Um passarinho anda dizendo que entre Brasília e Washinghton roda um mega-arquivo com informações comprometedoras sobre várias personalidades poderosas do Brasil, que estariam sendo chantageadas. Dois hackers já teriam conseguido informações das primeiras-damas Janja e Marcela Temer. Alguns em Brasília tremem. E o dono do Telegram, Pavlov Durov, se recusou a passar informações para as autoridades de vários países; por isso, foi processado na França e é perseguido internacionalmente.

O oportunismo nacionalista, inclusive aplicado à tecnologia, já se mostrou em vários outros episódios. Poucos meses atrás, nosso presidente da República inaugurou um programa de inteligência artificial completamente brasileiro para competir ao nível global. Durante a pandemia, afirmava-se que precisávamos de uma “vacina brasileira” para não ficarmos dependentes de outros países. Quando falam de “dependência”, referem-se sempre à dependência de empresas privadas estrangeiras, como se ficar dependentes de empresas estatais, subsídios e politicagem do próprio país não fosse um problema até maior...

As bizarrices causadas pela insistência em que tudo seja feito no Brasil cutucam os complexos de alguns, mas a verdade é que políticos oportunistas usam esse discurso para favorecer empresários amigos e enganar o povo com a retórica do orgulho coletivista

Em 2011, a então presidente Dilma foi à China, visitou fábricas de iPads, sabia que o país estava crescendo e deduziu que crescia justamente graças aos tablets, igualando correlação e causalidade. De volta ao Brasil, quis criar o “iPad brasileiro”. Por sorte a ideia não foi colocada em prática; teria dado tão certo quanto o carro Gurgel.

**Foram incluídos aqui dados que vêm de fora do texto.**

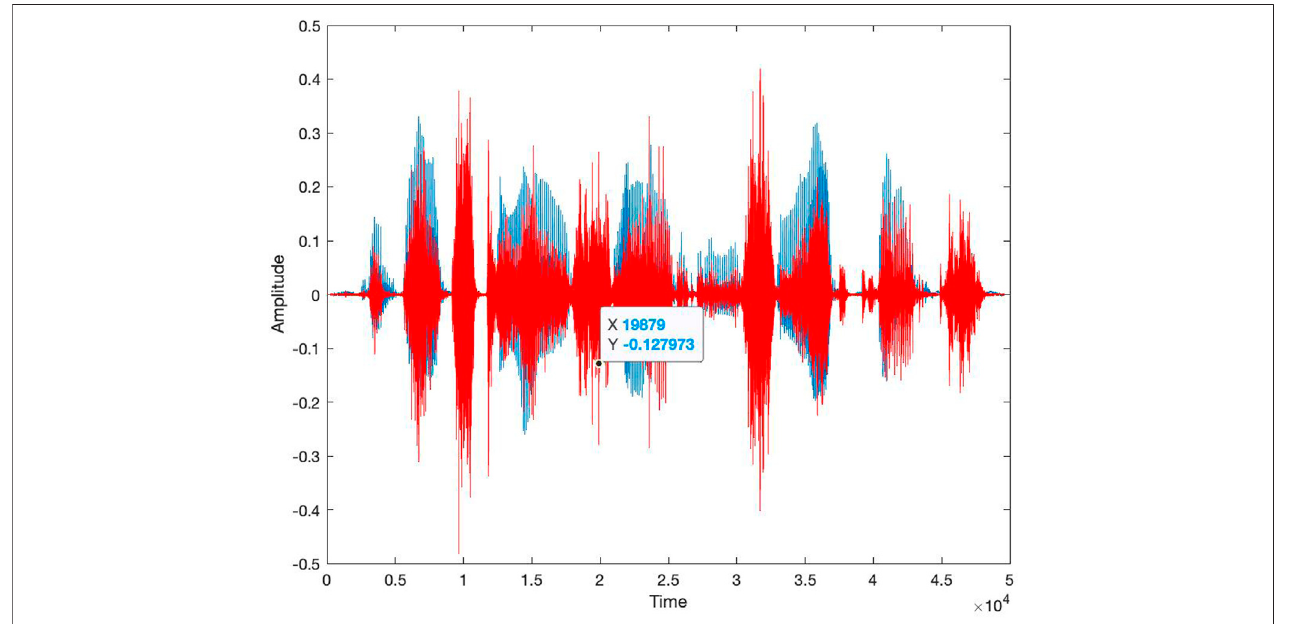
FIGURE 3 | An example of the result of applying the cochlear implant simulator to an input fi le. Blue waveform: time domain waveform of the original signal; red waveform: waveform of the signal passed through the simulator.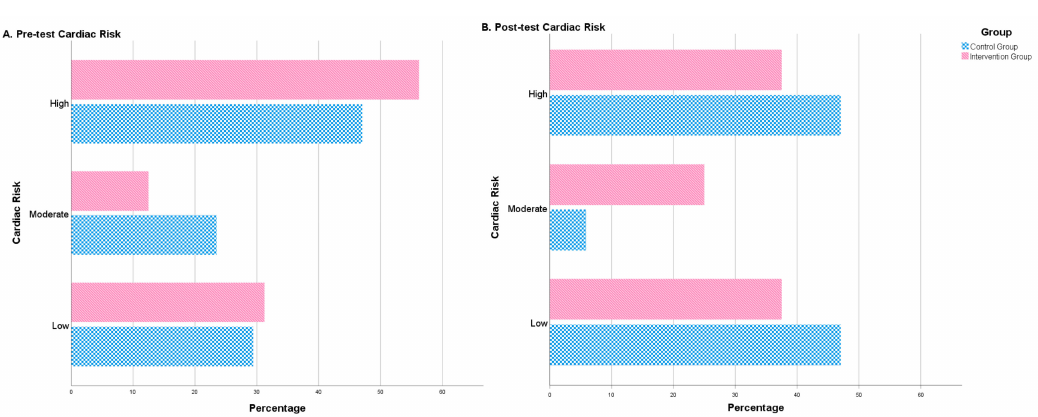
Figure 2. Cardiac risk (percentage of patients) before treatment (pre-test cardiac risk) and after treatment (post-test cardiac risk). Number of patients (in percentage) with low, moderate or high cardiac risk before and after the intervention. The figure shows the di ff erences between the control group (blue) and the intervention group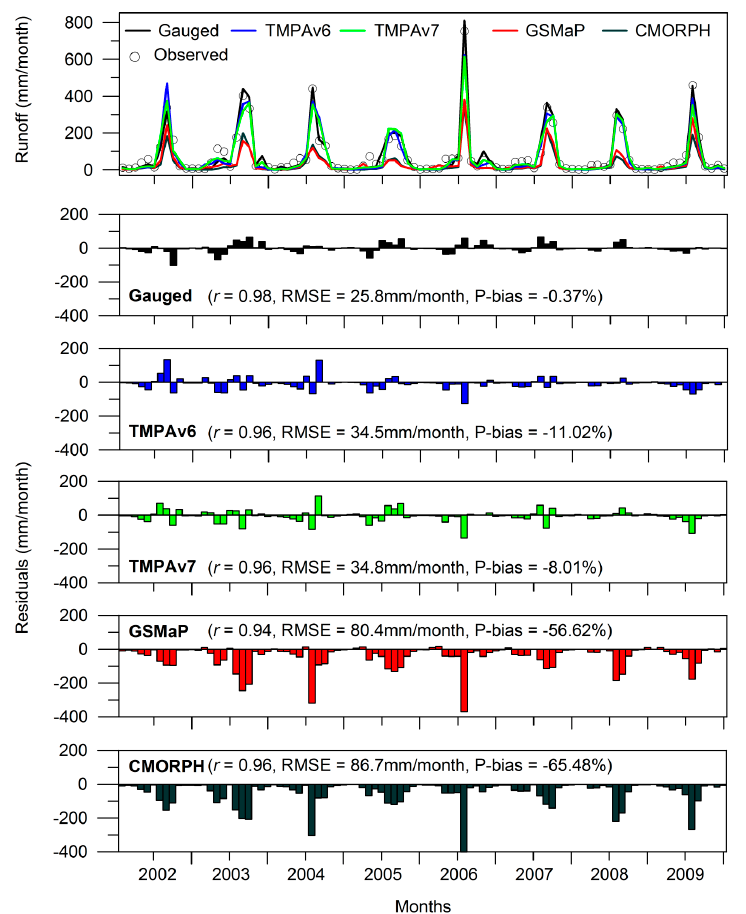
Figure 6. Comparison of monthly dam inflow observations and simulations from use of the satellite-derived precipitation products ( top panel ) and the respective residuals ( lower panels ) calculated as the monthly observation minus the simulated value.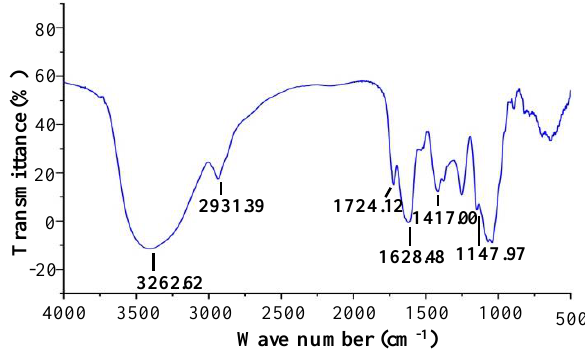
Figure 2. FT–IR spectra of Figure 2. FT – IR spectra of OPP-D. Figure 2. FT – IR spectra of OPP-D.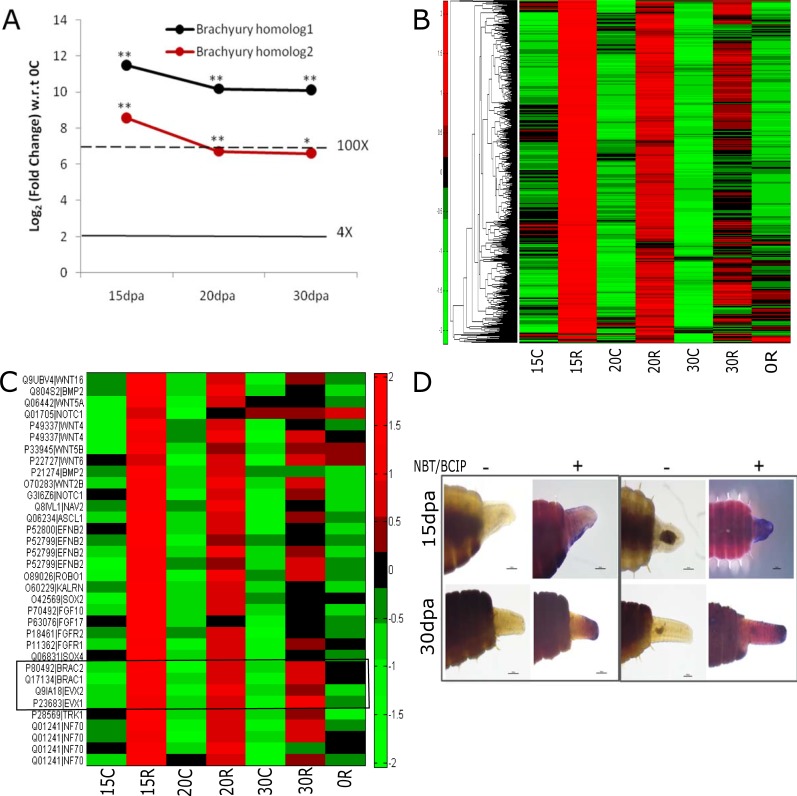
Genes induced in regenerating tissue of E. fetida.(A) Brachyury is the most highly induced gene in the regenerating tissue. The two E. fetida homologs of Branchiostoma floridae (lancelet) Brachyury gene are shown in black and red. * Adjusted pVal<0.05; **Adjusted pVal<0.005. (B) Cluster of 951 genes that match the profile of Brachyury in k-means clustering (C) Expression pattern of developmental genes that are highly induced in the regenerating tissue. Grey box shows Brachyury and Even-skipped. (D) SOX4 is induced in regenerating tissue at 15dpa and 30dpa. Control (probed with sense probe; left panels 1 and 2) and anti-sense probe (right panels) before (-) and after (+) addition of chromogenic agent (NBT/BCIP).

Quem tem mais idade haverá de se lembrar dos computadores Cobra, fabricados no Brasil. Quem usava reclama até hoje! Na época, um ex-ministro falou, em uma palestra, que os computadores Cobra eram “uma m****”. Uma pessoa da plateia se levantou e gritou “serão até uma m****, mas pelo menos são a nossa m****!” E a tomada brasileira? Ela não surgiu do nada, tem uma longa árvore genealógica. O resto do mundo segue alguns padrões, gerando assim sinergias e economias de escala, mas aqui não, aqui é Brasil!, e nós também temos de ter nossa tomada.

A mesma lógica se aplica às regras acadêmicas da ABNT. Todo o mundo segue as regras norte-americanas ou europeias, gerando assim mais cooperação internacional e mais publicações internacionais, mas aqui não podemos obedecer às regras impostas pelo “tio Sam” e pelos colonizadores europeus!

Recentemente, o IBGE criou um mapa-múndi com o Brasil no centro. O viralatismo acha que o sul do mundo é pobre por culpa da projeção Mercator, a maneira mais conhecida de fazer o mapa-múndi, que centraliza a Europa e distorce países em altas latitudes porque os cartógrafos europeus pretendiam um mapa que permitisse navegar melhor. É o decolonialismo do mapa!

Esses casos fazem rir e cutucam o orgulho e os complexos de alguns, mas a verdade é que são usados por políticos oportunistas para favorecer empresários amigos e enganar o povo com a retórica do orgulho coletivista. E a verdade dói.

O discurso é sempre o mesmo: autossuficiência, nacionalismo, não depender de potências externas. A realidade é: empresas estatais deficitárias e cabide de empregos, nepotismo, leilões ganhos por empresas amigas, clientelismo, subsídios e dinheiro que volta como financiamento eleitoral e caixa dois.